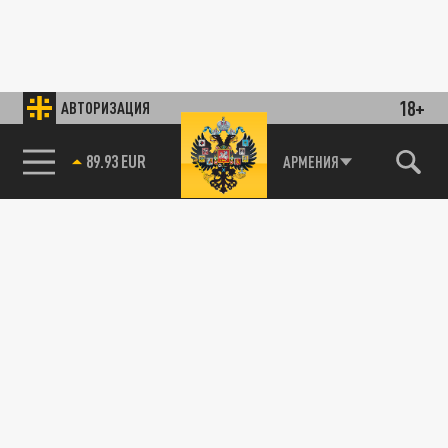
18+
АВТОРИЗАЦИЯ
89.93 EUR
АРМЕНИЯ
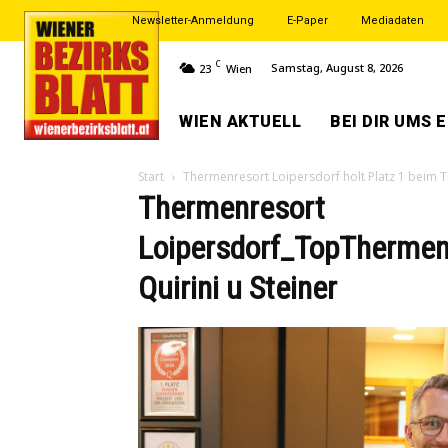
Newsletter-Anmeldung
E-Paper
Mediadaten
C
Samstag, August 8, 2026
23
Wien
WIEN AKTUELL
BEI DIR UMS 
Start
Thermenresort Loipersdorf holt Platz 1 beim 
Thermenresort
Loipersdorf_TopTherme
Quirini u Steiner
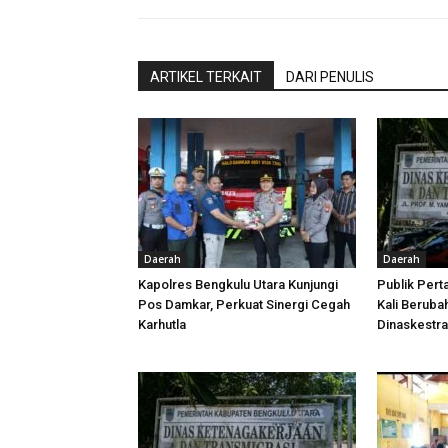
ARTIKEL TERKAIT
DARI PENULIS
Daerah
Daerah
Kapolres Bengkulu Utara Kunjungi
Publik Pert
Pos Damkar, Perkuat Sinergi Cegah
Kali Beruba
Karhutla
Dinaskestr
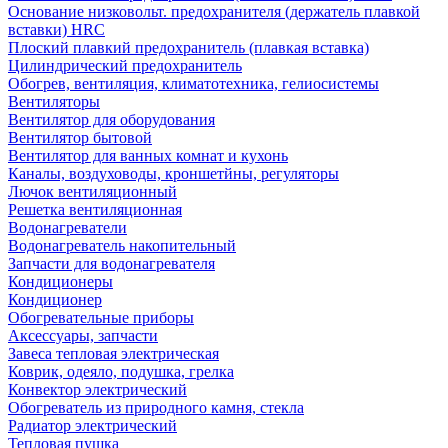
Основание низковольт. предохранителя (держатель плавкой
вставки) HRC
Плоский плавкий предохранитель (плавкая вставка)
Цилиндрический предохранитель
Обогрев, вентиляция, климатотехника, гелиосистемы
Вентиляторы
Вентилятор для оборудования
Вентилятор бытовой
Вентилятор для ванных комнат и кухонь
Каналы, воздуховоды, кроншетйны, регуляторы
Лючок вентиляционный
Решетка вентиляционная
Водонагреватели
Водонагреватель накопительный
Запчасти для водонагревателя
Кондиционеры
Кондиционер
Обогревательные приборы
Аксессуары, запчасти
Завеса тепловая электрическая
Коврик, одеяло, подушка, грелка
Конвектор электрический
Обогреватель из природного камня, стекла
Радиатор электрический
Тепловая пушка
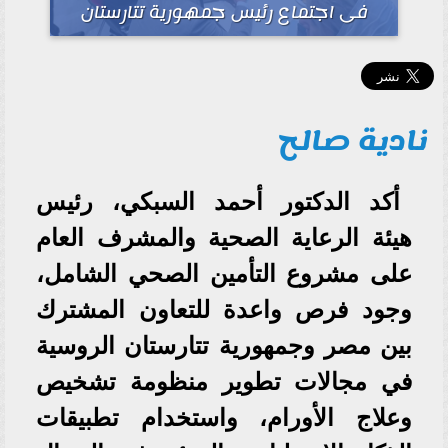
فى اجتماع رئيس جمهورية تتارستان
نادية صالح
أكد الدكتور أحمد السبكي، رئيس
هيئة الرعاية الصحية والمشرف العام
على مشروع التأمين الصحي الشامل،
وجود فرص واعدة للتعاون المشترك
بين مصر وجمهورية تتارستان الروسية
في مجالات تطوير منظومة تشخيص
وعلاج الأورام، واستخدام تطبيقات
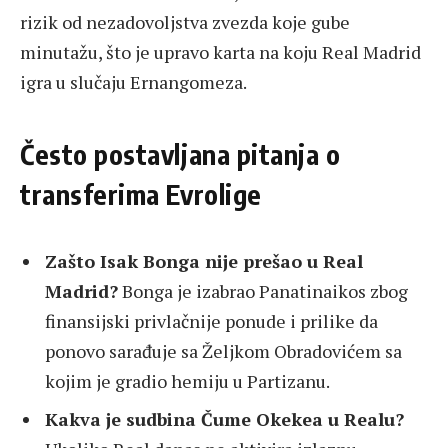
rizik od nezadovoljstva zvezda koje gube
minutažu, što je upravo karta na koju Real Madrid
igra u slučaju Ernangomeza.
Često postavljana pitanja o
transferima Evrolige
Zašto Isak Bonga nije prešao u Real
Madrid?
Bonga je izabrao Panatinaikos zbog
finansijski privlačnije ponude i prilike da
ponovo sarađuje sa Željkom Obradovićem sa
kojim je gradio hemiju u Partizanu.
Kakva je sudbina Čume Okekea u Realu?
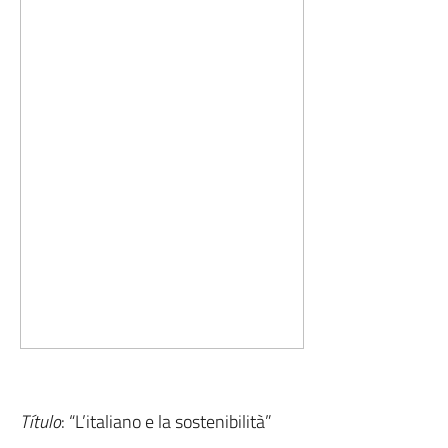
Título
: “L’italiano e la sostenibilità”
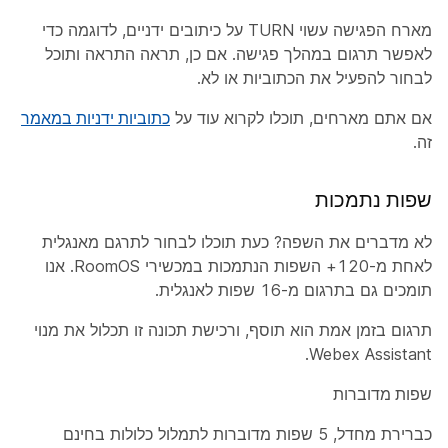
מארח הפגישה עשוי TURN על כיתובים ידניים, לדוגמה כדי
לאפשר תרגום במהלך פגישה. אם כן, תראה התראה ותוכל
לבחור להפעיל את הכתוביות או לא.
אם אתם מארחים, תוכלו לקרוא עוד על
כתוביות ידניות במאמר
זה.
שפות נתמכות
לא מדברים את השפה? כעת תוכלו לבחור לתרגם מאנגלית
לאחת מ-120+ השפות הנתמכות במכשירי RoomOS. אנו
תומכים גם בתרגום מ-16 שפות לאנגלית.
תרגום בזמן אמת הוא תוסף, ורכישת תכונה זו תכלול את מנוי
Webex Assistant.
שפות מדוברות
כברירת מחדל, 5 שפות מדוברות לתמלול כלולות בחינם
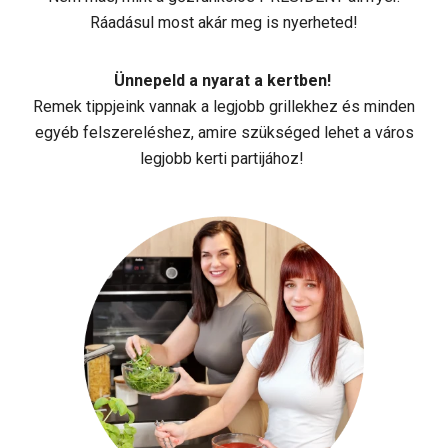
Ráadásul most akár meg is nyerheted!
Ünnepeld a nyarat a kertben!
Remek tippjeink vannak a legjobb grillekhez és minden
egyéb felszereléshez, amire szükséged lehet a város
legjobb kerti partijához!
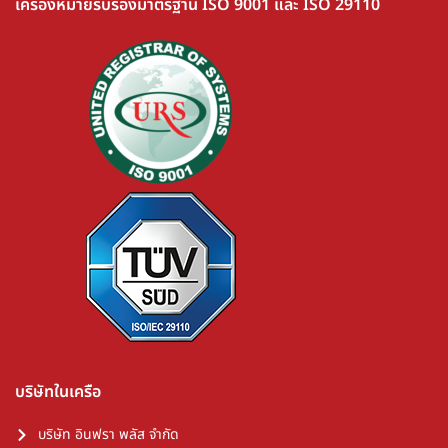
เครื่องหมายรับรองมาตรฐาน ISO 9001 และ ISO 29110
บริษัทในเครือ
บริษัท อินฟรา พลัส จำกัด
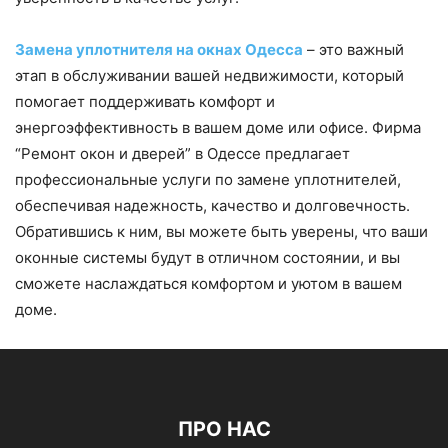
Замена уплотнителя на окнах Одесса
– это важный
этап в обслуживании вашей недвижимости, который
помогает поддерживать комфорт и
энергоэффективность в вашем доме или офисе. Фирма
“Ремонт окон и дверей” в Одессе предлагает
профессиональные услуги по замене уплотнителей,
обеспечивая надежность, качество и долговечность.
Обратившись к ним, вы можете быть уверены, что ваши
оконные системы будут в отличном состоянии, и вы
сможете наслаждаться комфортом и уютом в вашем
доме.
ПРО НАС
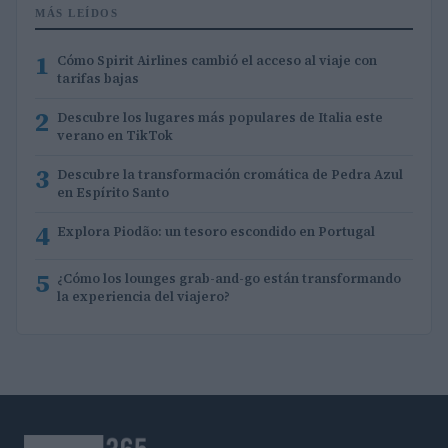
MÁS LEÍDOS
1
Cómo Spirit Airlines cambió el acceso al viaje con
tarifas bajas
2
Descubre los lugares más populares de Italia este
verano en TikTok
3
Descubre la transformación cromática de Pedra Azul
en Espírito Santo
4
Explora Piodão: un tesoro escondido en Portugal
5
¿Cómo los lounges grab-and-go están transformando
la experiencia del viajero?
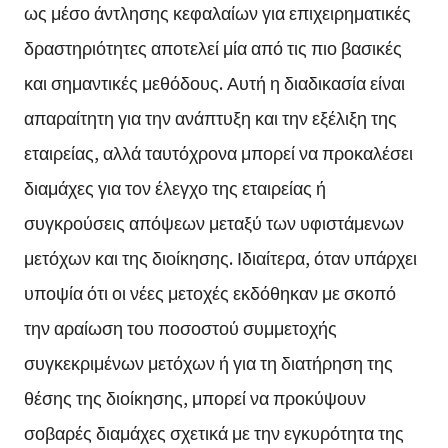
ως μέσο άντλησης κεφαλαίων για επιχειρηματικές
δραστηριότητες αποτελεί μία από τις πιο βασικές
και σημαντικές μεθόδους. Αυτή η διαδικασία είναι
απαραίτητη για την ανάπτυξη και την εξέλιξη της
εταιρείας, αλλά ταυτόχρονα μπορεί να προκαλέσει
διαμάχες για τον έλεγχο της εταιρείας ή
συγκρούσεις απόψεων μεταξύ των υφιστάμενων
μετόχων και της διοίκησης. Ιδιαίτερα, όταν υπάρχει
υποψία ότι οι νέες μετοχές εκδόθηκαν με σκοπό
την αραίωση του ποσοστού συμμετοχής
συγκεκριμένων μετόχων ή για τη διατήρηση της
θέσης της διοίκησης, μπορεί να προκύψουν
σοβαρές διαμάχες σχετικά με την εγκυρότητα της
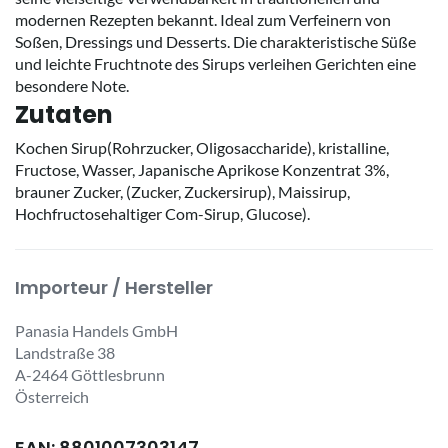
modernen Rezepten bekannt. Ideal zum Verfeinern von
Soßen, Dressings und Desserts. Die charakteristische Süße
und leichte Fruchtnote des Sirups verleihen Gerichten eine
besondere Note.
Zutaten
Kochen Sirup(Rohrzucker, Oligosaccharide), kristalline,
Fructose, Wasser, Japanische Aprikose Konzentrat 3%,
brauner Zucker, (Zucker, Zuckersirup), Maissirup,
Hochfructosehaltiger Com-Sirup, Glucose).
Importeur / Hersteller
Panasia Handels GmbH
Landstraße 38
A-2464 Göttlesbrunn
Österreich
EAN: 8801007303147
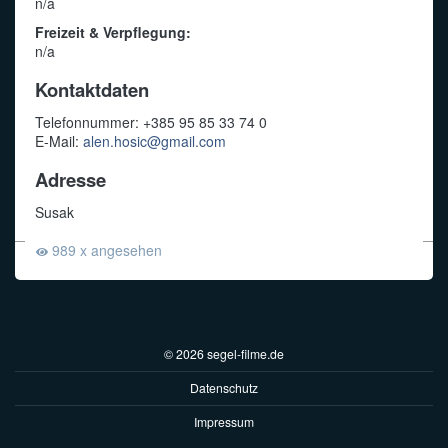
n/a
Freizeit & Verpflegung:
n/a
Kontaktdaten
Telefonnummer: +385 95 85 33 74 0
E-Mail:
alen.hosic@gmail.com
Adresse
Susak
989 x angesehen
© 2026 segel-filme.de
Datenschutz
Impressum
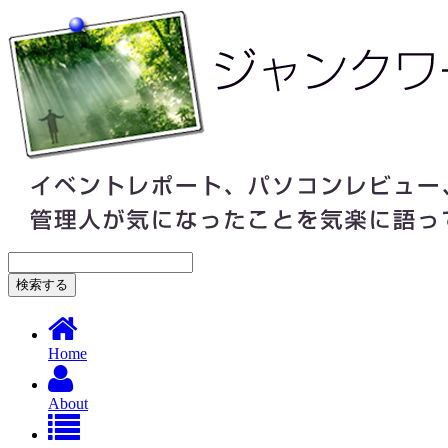
Home
About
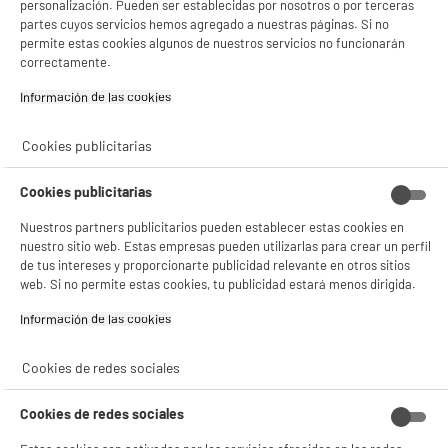
personalización. Pueden ser establecidas por nosotros o por terceras
partes cuyos servicios hemos agregado a nuestras páginas. Si no
permite estas cookies algunos de nuestros servicios no funcionarán
correctamente.
Información de las cookies‎
Cookies publicitarias
Cookies publicitarias
Nuestros partners publicitarios pueden establecer estas cookies en
nuestro sitio web. Estas empresas pueden utilizarlas para crear un perfil
de tus intereses y proporcionarte publicidad relevante en otros sitios
web. Si no permite estas cookies, tu publicidad estará menos dirigida.
Información de las cookies‎
Cookies de redes sociales
Cookies de redes sociales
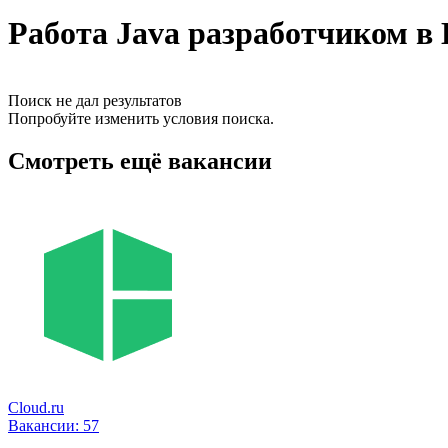
Работа Java разработчиком в 
Поиск не дал результатов
Попробуйте изменить условия поиска.
Смотреть ещё вакансии
Cloud.ru
Вакансии:
57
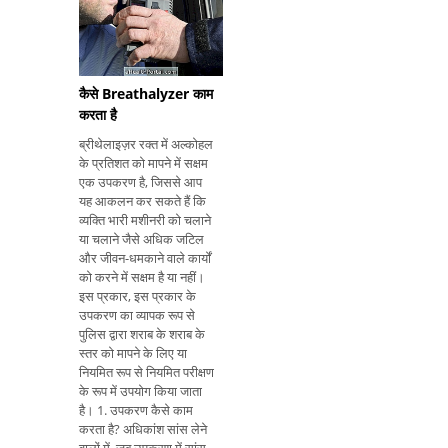
इच्छाओं और इच्
कैसे Breathalyzer काम
करता है
ब्रीथेलाइज़र रक्त में अल्कोहल
के प्रतिशत को मापने में सक्षम
एक उपकरण है, जिससे आप
यह आकलन कर सकते हैं कि
व्यक्ति भारी मशीनरी को चलाने
या चलाने जैसे अधिक जटिल
और जीवन-धमकाने वाले कार्यों
को करने में सक्षम है या नहीं।
इस प्रकार, इस प्रकार के
उपकरण का व्यापक रूप से
पुलिस द्वारा शराब के शराब के
स्तर को मापने के लिए या
नियमित रूप से नियमित परीक्षण
के रूप में उपयोग किया जाता
है। 1. उपकरण कैसे काम
करता है? अधिकांश सांस लेने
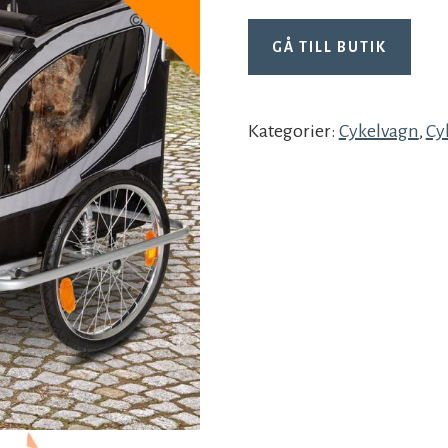
GÅ TILL BUTIK
Kategorier:
Cykelvagn
,
Cy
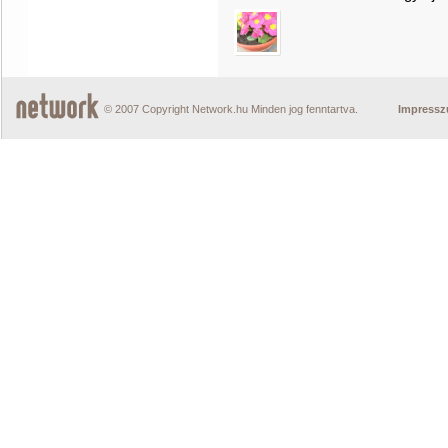
© 2007 Copyright Network.hu Minden jog fenntartva.
Impress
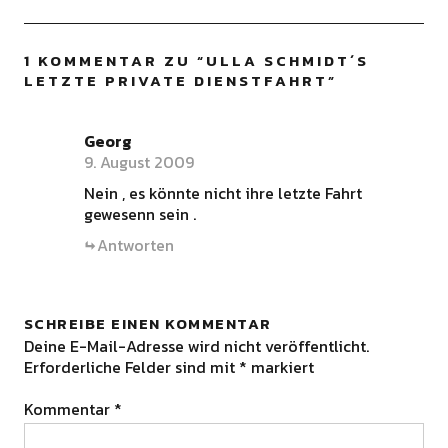
1 KOMMENTAR ZU “
ULLA SCHMIDT´S
LETZTE PRIVATE DIENSTFAHRT
”
Georg
9. August 2009
Nein , es könnte nicht ihre letzte Fahrt
gewesenn sein .
Antworten
SCHREIBE EINEN KOMMENTAR
Deine E-Mail-Adresse wird nicht veröffentlicht.
Erforderliche Felder sind mit
*
markiert
Kommentar
*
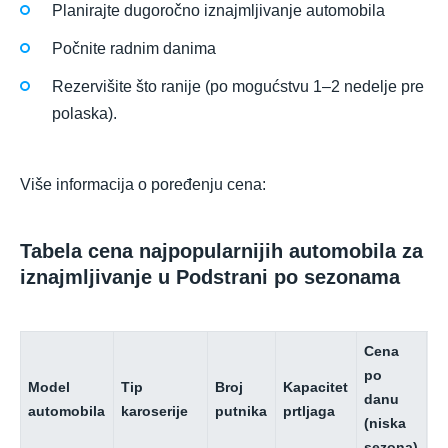
Planirajte dugoročno iznajmljivanje automobila
Počnite radnim danima
Rezervišite što ranije (po mogućstvu 1–2 nedelje pre
polaska).
Više informacija o poređenju cena:
Tabela cena najpopularnijih automobila za
iznajmljivanje u Podstrani po sezonama
Cena
C
po
p
Model
Tip
Broj
Kapacitet
danu
d
automobila
karoserije
putnika
prtljaga
(niska
(
sezona)
s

..............................

Your instructions
Please edit the listing from the line with "เครื่องหมายรับรองมาตรฐาน ISO 9001" up to and including the line with "บริษัท อินฟรา พลัส จำกัด", changing "ISO 29110" to "ISO 14001" and keeping everything else the same. Return only those lines.

Answer
เครื่องหมายรับรองมาตรฐาน ISO 9001 และ ISO 14001
บริษัทในเครือ
บริษัท อินฟรา พลัส จำกัด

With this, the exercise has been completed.